Why are there no shades of gray in impeachment debate?

Where are today’s statesmen? Are there any? Evidence for their existence is slim.

When a question as serious as impeachment looms, senators and representatives owe it to the public to put partisan hackery aside, to apply independent thought to the evidence, to avoid ideological cliches, and to try to analyze the whole situation as if the party labels involved were reversed. As Hamilton wrote in “Federalist 65,” they must “preserve, unawed and uninfluenced, the necessary impartiality.”

If almost every member of one political party not only stands firmly on one side of the question before the case is even presented, but also uses all the same senseless buzzwords about it, while every member of the other party does the same on the other side, that’s a pretty good sign that groupthink rather than “unawed and uninfluenced … impartiality” is being maintained. For the public to hear few or no gradations of gray, while their elected officials admit not even the slightest respect for the opposing position, is for the public trust to be abused and abandoned.

In the current instance, how is it possible that not a single House or Senate Democrat, out of 280, can acknowledge that Hunter Biden’s dealings in Ukraine look sleazy even if not illegal or that some top Ukrainian officials publicly disfavored Donald Trump during the 2016 campaign even if undertaking no systematic, comprehensive effort to defeat him?

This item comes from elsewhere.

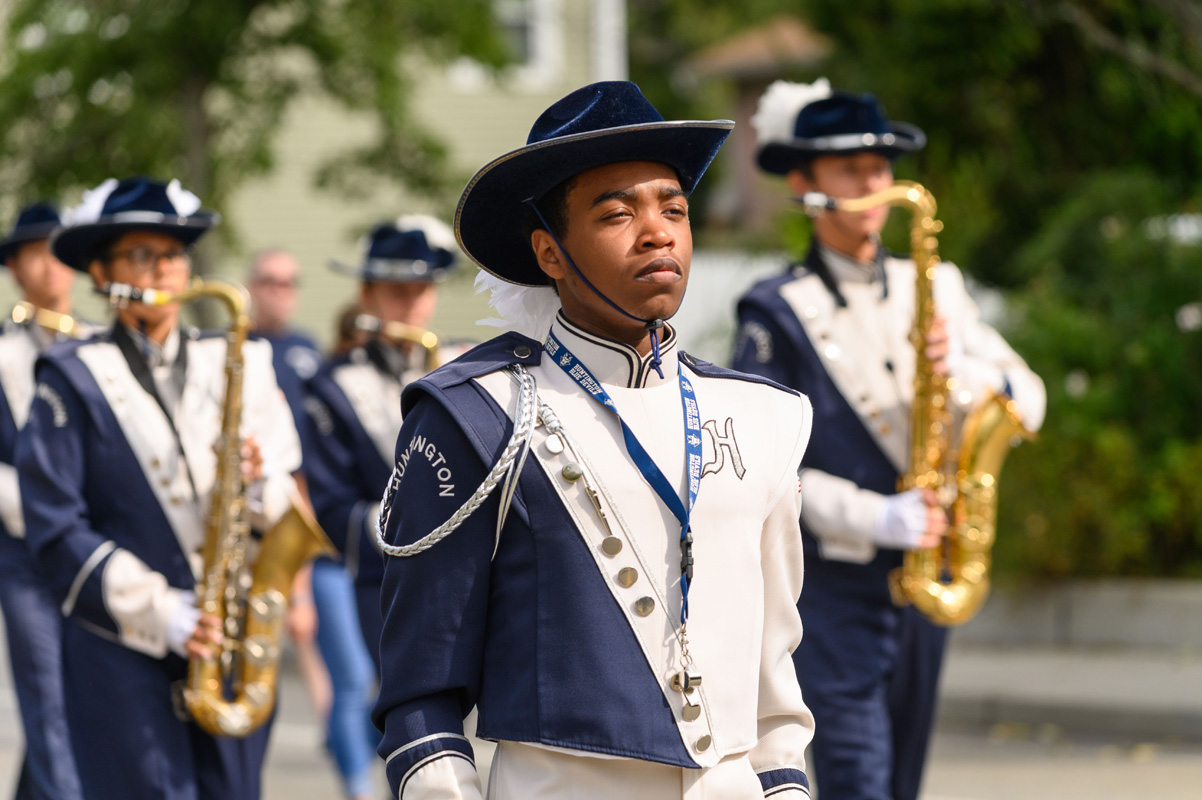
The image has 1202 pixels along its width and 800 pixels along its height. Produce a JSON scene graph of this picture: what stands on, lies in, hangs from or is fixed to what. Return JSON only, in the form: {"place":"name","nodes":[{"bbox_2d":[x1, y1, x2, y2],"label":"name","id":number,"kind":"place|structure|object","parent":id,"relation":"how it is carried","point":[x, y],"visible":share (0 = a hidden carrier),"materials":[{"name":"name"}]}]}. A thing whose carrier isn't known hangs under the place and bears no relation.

Far, far worse, how can only a single handful of the 250 congressional Republicans not admit that Russia systematically and comprehensively worked to aid Trump in 2016, that Trump’s interest in Ukrainian “corruption” begins and ends only with information damaging to his own Democratic rivals, and that for a president to sic a foreign government on a U.S. citizen without citing a single specific U.S. law the citizen supposedly violated is unprecedented and on its face improper?

How can almost every Republican in the House pretend that Trump didn’t act improperly by withholding military assistance mandated by law, much less by using it as implicit leverage for a ginned up foreign inquiry of his rival? How can Republicans not admit that if Trump repeatedly, in private and in public, has urged Ukraine to investigate the Bidens and if he repeatedly urged multiple people to take direction on Ukrainian policy from Rudy Giuliani and if Giuliani, in private and in public, has tied the military assistance to the Biden investigation and if the acting White House chief of staff has said of course there was a form of quid pro quo and if virtually the entire diplomatic corps, including numerous diplomats with Republican pedigrees, thought Trump’s actions were either highly improper or illegal, then surely there is ample grounds for concern and for a formal inquiry?

How can they literally say, repeatedly, that Trump was entirely justified?

It would be one thing, at least debatable, to say that Trump acted inappropriately but that more evidence must be analyzed, with an open mind, to decide if a high bar for impeachment and removal has been overtopped. But to pretend there was nothing wrong here, and that everyone should just move along, is fundamentally dishonest. It is even more dishonest to call it a “hoax” and a “witch hunt” or to spread ludicrous, Kremlin-sponsored conspiracy theories blaming Ukraine rather than Russia for systematic election interference in 2016.

Democrats cry crocodile tears about the solemnity of impeachment after spending two years crying wolf about earlier, unproven allegations against Trump supposedly being impeachable. Republicans know darn well they would be yelling for impeachment if a Democratic president did what Trump did, but they now won’t admit an iota of doubt about Trump’s propriety.

Statesmen would at least avoid rushing to judgment or, worse, to mindless demagoguery. Statesmen would all sound slightly different from each other, all adding individual insight rather than sounding like a bad Greek chorus.

Alas, statesmen are in short or nonexistent supply. Meretricious mandarins, however, are alarmingly abundant.